Предоставленный отрывок
===============

Я спрашиваю об этом, потому что когда-то один юный французский историк, имя которого не имеет значения, спросил меня — во время публичной дискуссии относительно польского мессианства, — знаю ли я, как в нормальных странах поступают с субъектами, утверждающими, что они — Христос. Я ему ответил, что их запирают в maisons de faus[6], но как бы он поступил с целым народом, который так считает? Он на это бесцеремонно ответил: «Помещение должно быть достаточно больших размеров». Вы тоже думаете, что эта жертвенная философия вполне подходит для того, чтобы нас, поляков, запихали в психушки? Или полагаете, что мы уже прошли курс лечения?


— Вы преувеличиваете, и француз преувеличивает. Вполне достаточно maisons de faus совершенно стандартных размеров. Либо нескольких таких мезонов. Небольшой, но охватывающей широкую территорию сети. Ибо в жертвенное мессианство и убежденность в собственной избранности верует исчезающе малая часть польского народа. Большая же — то есть разумная, а поэтому не нуждающаяся в психушках часть народа — давным-давно осознала, что никакие мы не мессии, никакие не винкельриды[7] — да что там, мы не можем даже прикидываться павлинами и попугаями, будучи явно недостаточно пестрыми и интересными. Все здравомыслящие люди уже поняли, что в дере вне, именуемой Европа, мы расположены за овином. А наше мессианство, наш винкельридизм — и того дальше, а именно за той будочкой с вырезанным в дверце сердечком, которая за овином стоит. И, кстати, хорошо, что стоит именно там, ибо там ей и место.

===============

Записанные сведения
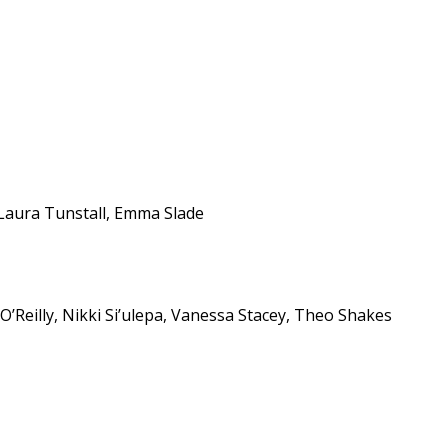
 Laura Tunstall, Emma Slade
O’Reilly, Nikki Si’ulepa, Vanessa Stacey, Theo Shakes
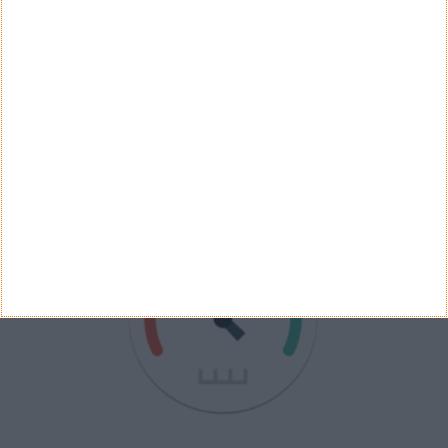
Ver Resultados
Arquivo de Questões
PUB
VELOCÍMETRO PPLWARE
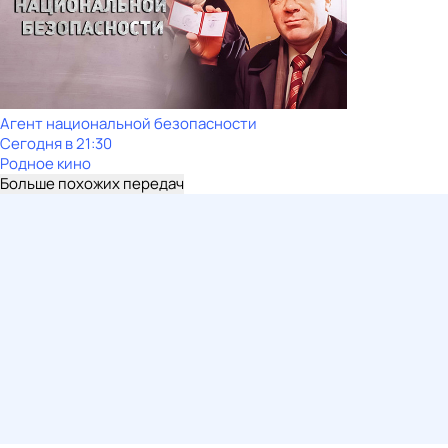
Агент национальной безопасности
Сегодня в 21:30
Родное кино
Больше похожих передач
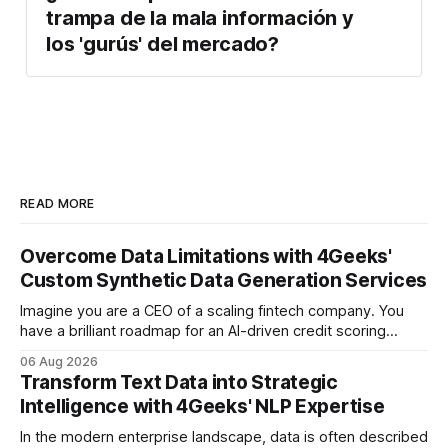
trampa de la mala información y
los 'gurús' del mercado?
READ MORE
Overcome Data Limitations with 4Geeks'
Custom Synthetic Data Generation Services
Imagine you are a CEO of a scaling fintech company. You
have a brilliant roadmap for an AI-driven credit scoring
model that could revolutionize your lending process. You
06 Aug 2026
have the talent, the infrastructure, and the ambition. But
Transform Text Data into Strategic
there is one glaring wall in your path: your data is locked
Intelligence with 4Geeks' NLP Expertise
In the modern enterprise landscape, data is often described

===============

Набор заданий
(1) Переведите на английский язык предложение из отрывка о польском мессианстве: «Вы преувеличиваете, и француз преувеличивает».
(2) Продолжите отрывок о польском мессианстве с того места, на котором он заканчивается.
Записи получены из иного источника.

Ответы по пунктам
(1) You are exaggerating, and the Frenchman is exaggerating.

(2)
— Но всякий раз, когда начинается какая-нибудь война или оккупация, они тут же возвращаются и находят сторонников. Впрочем, Бог с ними, нас ведь с вами вообще-то интересовала сама война как таковая. Почему, собственно, вы показываете ее как четко действующий механизм, если ее второе, гротескное, лицо вам так же прекрасно известно?


— Потому что первая модель больше подходила к рассказываемой мною истории. Война должна быть страшной именно из-за своей уничтожительной четкости. Впрочем, это не изображение войны, особо прочно засевшее в моей психике, просто оно лучше подходило к созданной мною фабуле — меньше эмоций, больше стратегии и техники. Если б для изображения военных действий я выбрал гротеск, это выглядело бы так, словно я описываю гильотину, которую время от времени заедает, что полностью лишило бы это грозное устройство той демоничности, которая была мне в определенной степени необходима. Так — по крайней мере сегодня, с некоторой дистанции — я могу обосновать свой выбор. Однако сказанное не означает, что в моей прозе нельзя найти гротескных акцентов — например, в ней появляются бездарные командиры, теряющие время на беготню по лесам в поисках партизан, вместо того чтобы двигать вперед линию фронта.